As Austria’s most prestigious wine growing region, the landscape of the Wachau is—not surprisingly—one of its most dramatic. Millions of years ago, the Danube River chiseled its way through the earth, creating steep terraces of decomposed volcanic and metamorphic rock. Harsh Ice Age winds brought deposits of ancient glacial dust and loess to the terrace’s eastern faces. Today these steep surfaces of nutrient-poor and fast draining soil are home to some of Austria’s very best sites for both Grüner Veltliner and Riesling.
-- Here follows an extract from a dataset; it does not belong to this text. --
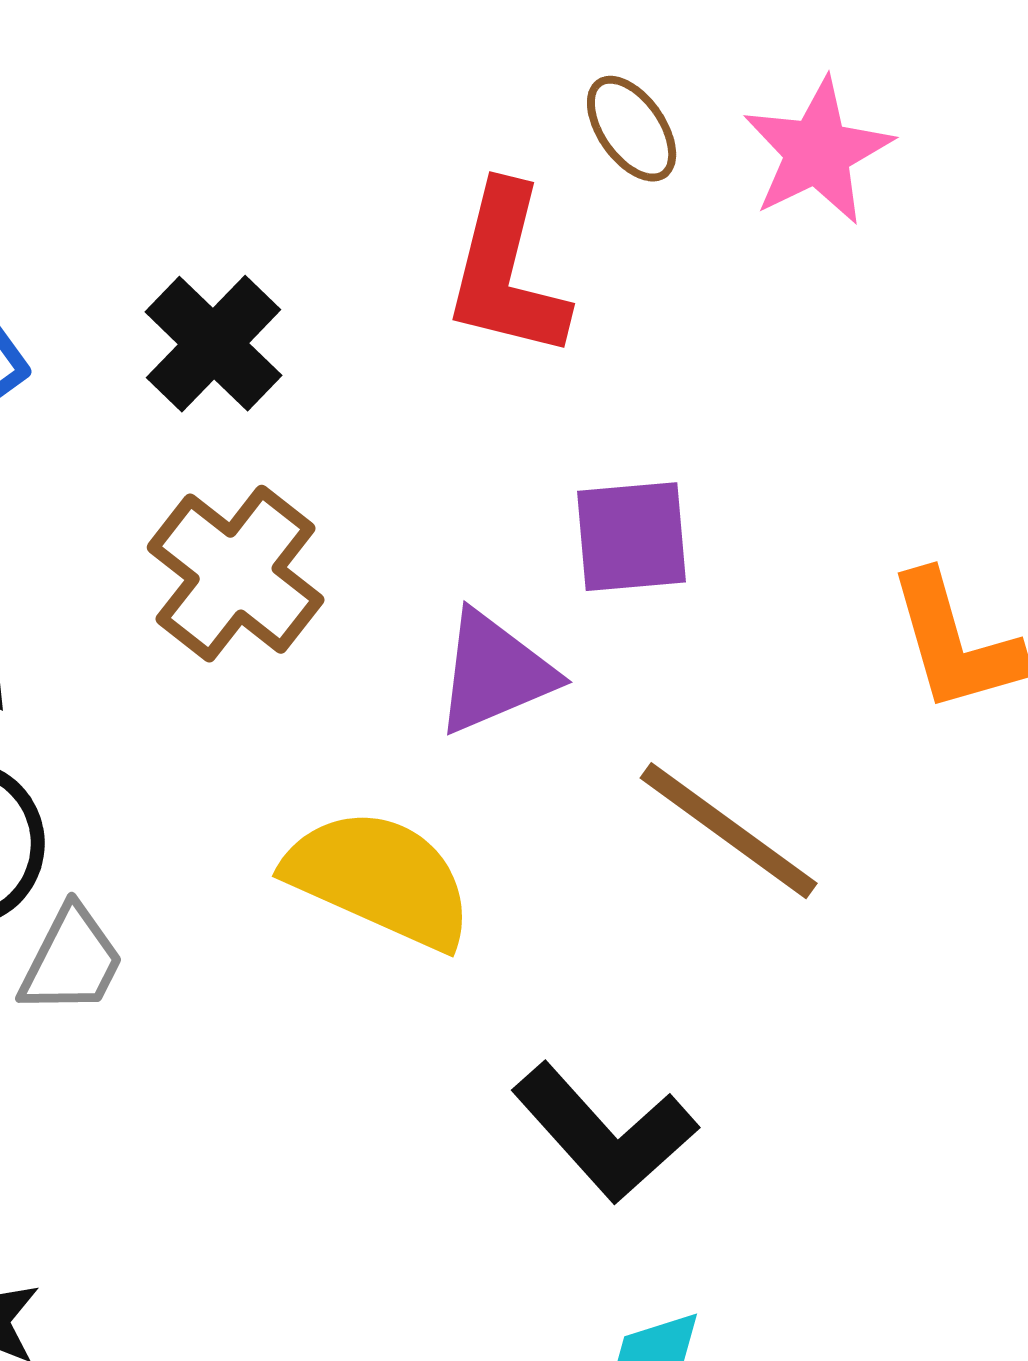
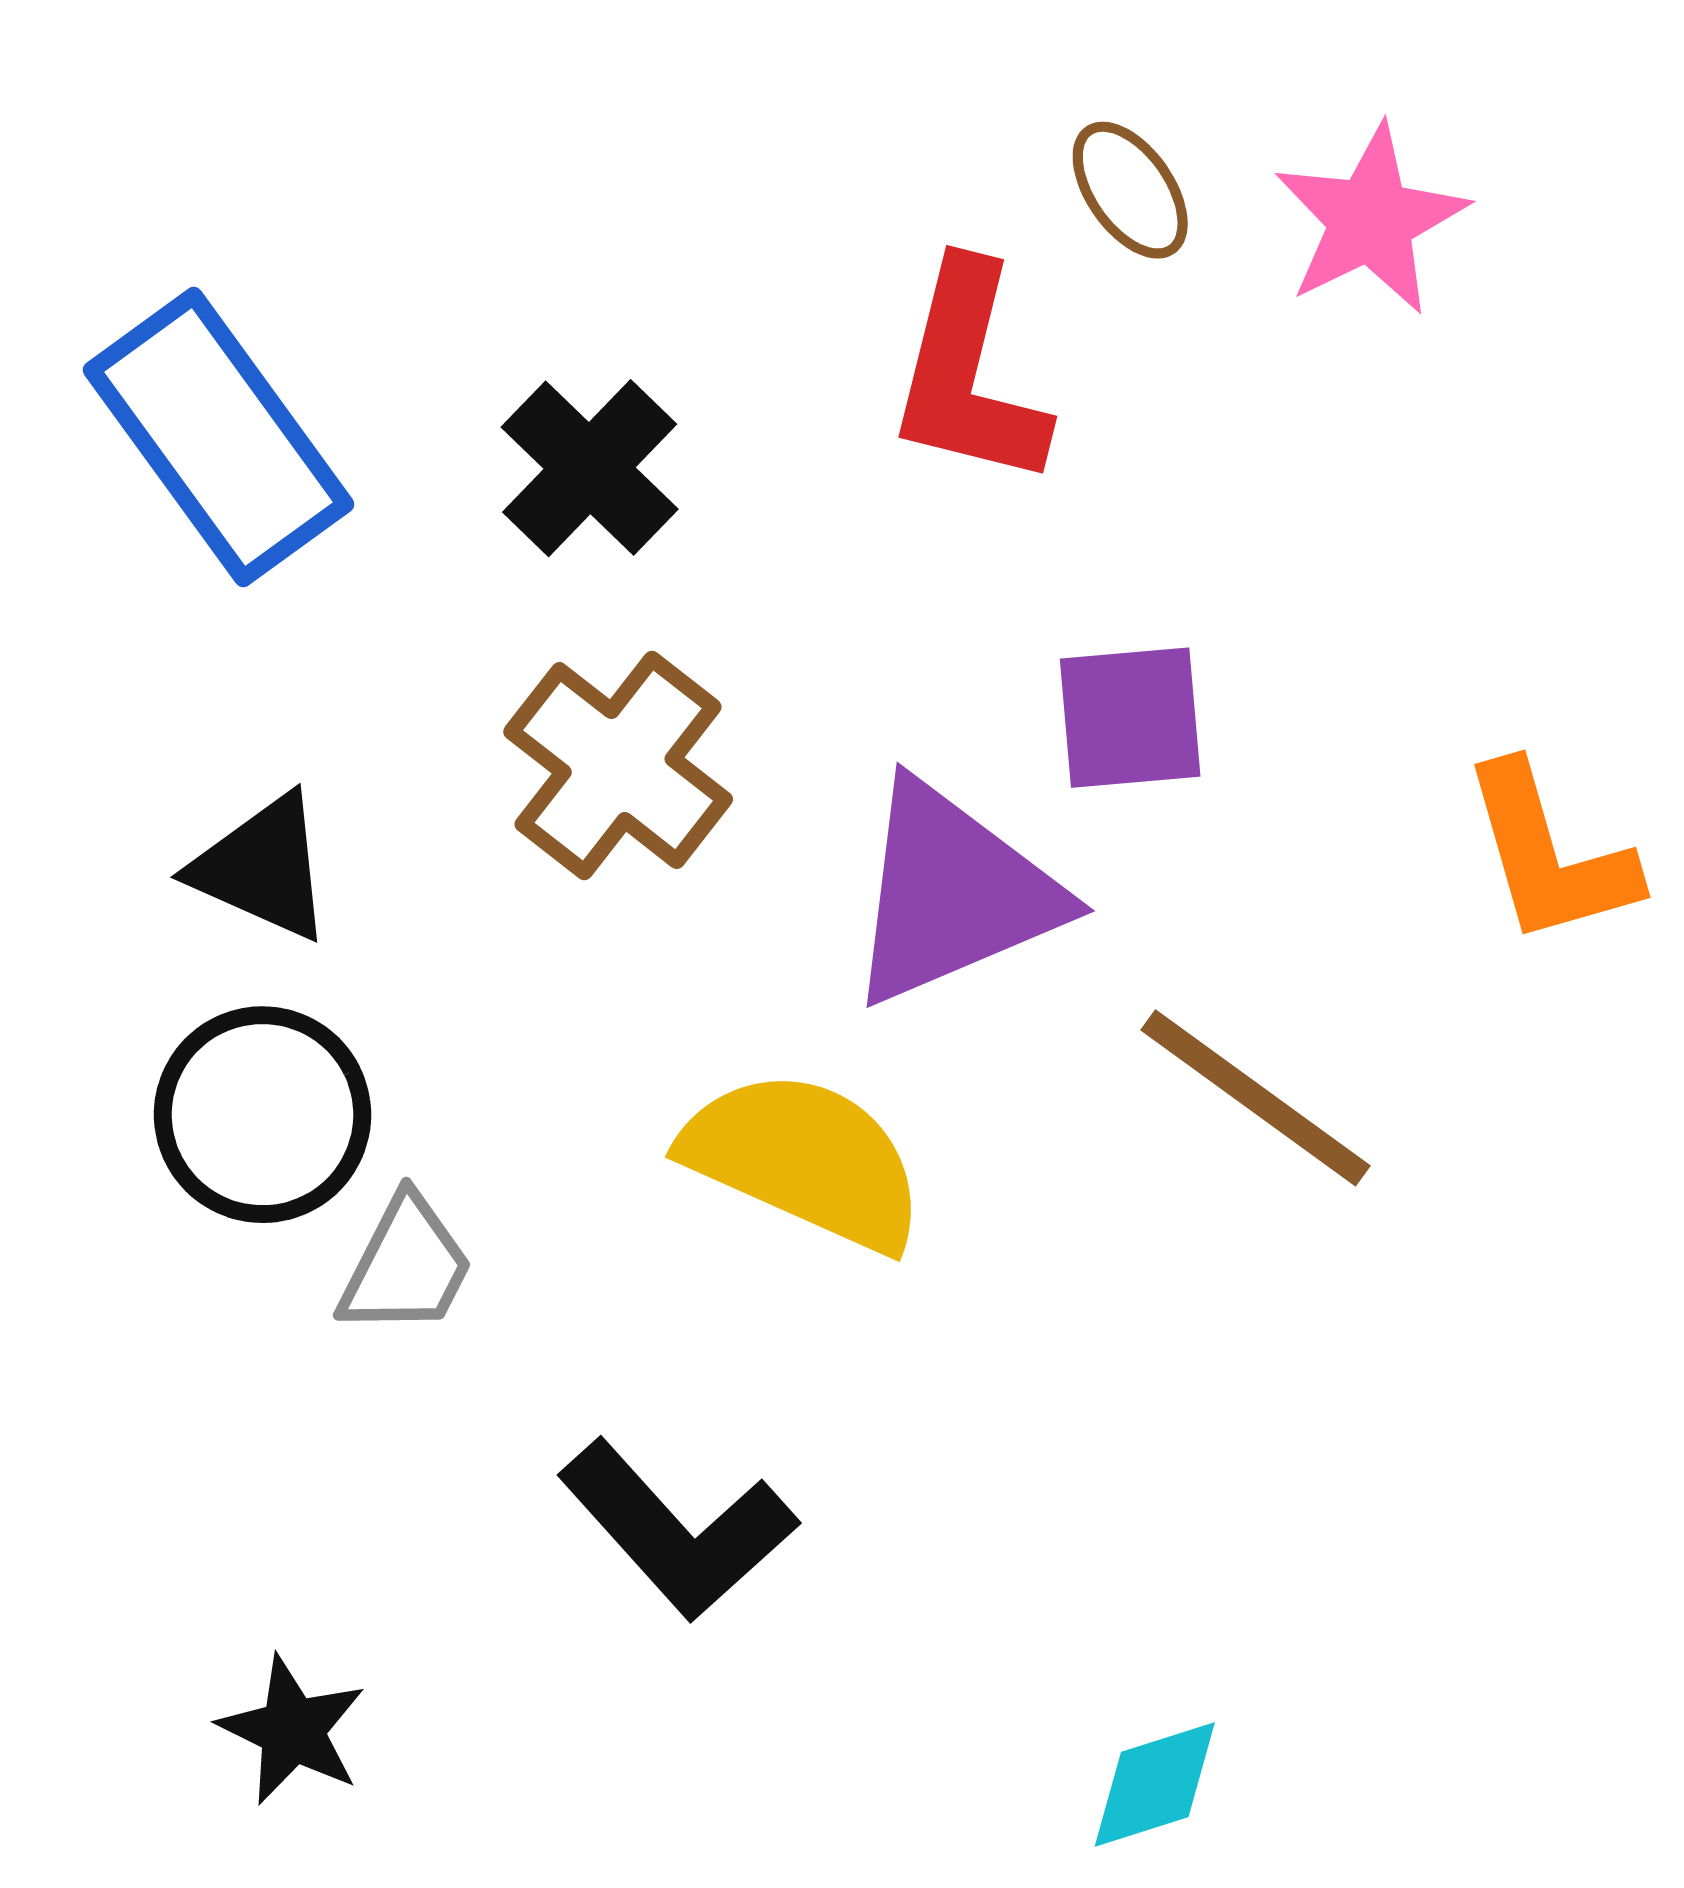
purple triangle: (495, 673) -> (953, 894), size x1.4
black L-shape: (605, 1133) -> (678, 1530), moved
Wachau is small, comprising a mere three percent of Austria’s vine surface and, considering relatively low yields, represents a miniscule proportion of total wine production. Diurnal temperature shifts in Wachau facilitate great balance of sugar and phenolic ripeness in its grapes. At night cold air from the Alps and forests in the northwest displace warm afternoon air, which gets sucked upstream along the Danube.
Its sites are actually so varied and distinct that more emphasis is going into vineyard-designated offerings even despite grape variety. Grüner Veltliner and Riesling are most prominent, but the region produces Chardonnay, Pinot Blanc (Weissburgunder), Pinot Gris, Sauvignon Blanc and Zweigelt among other local variants.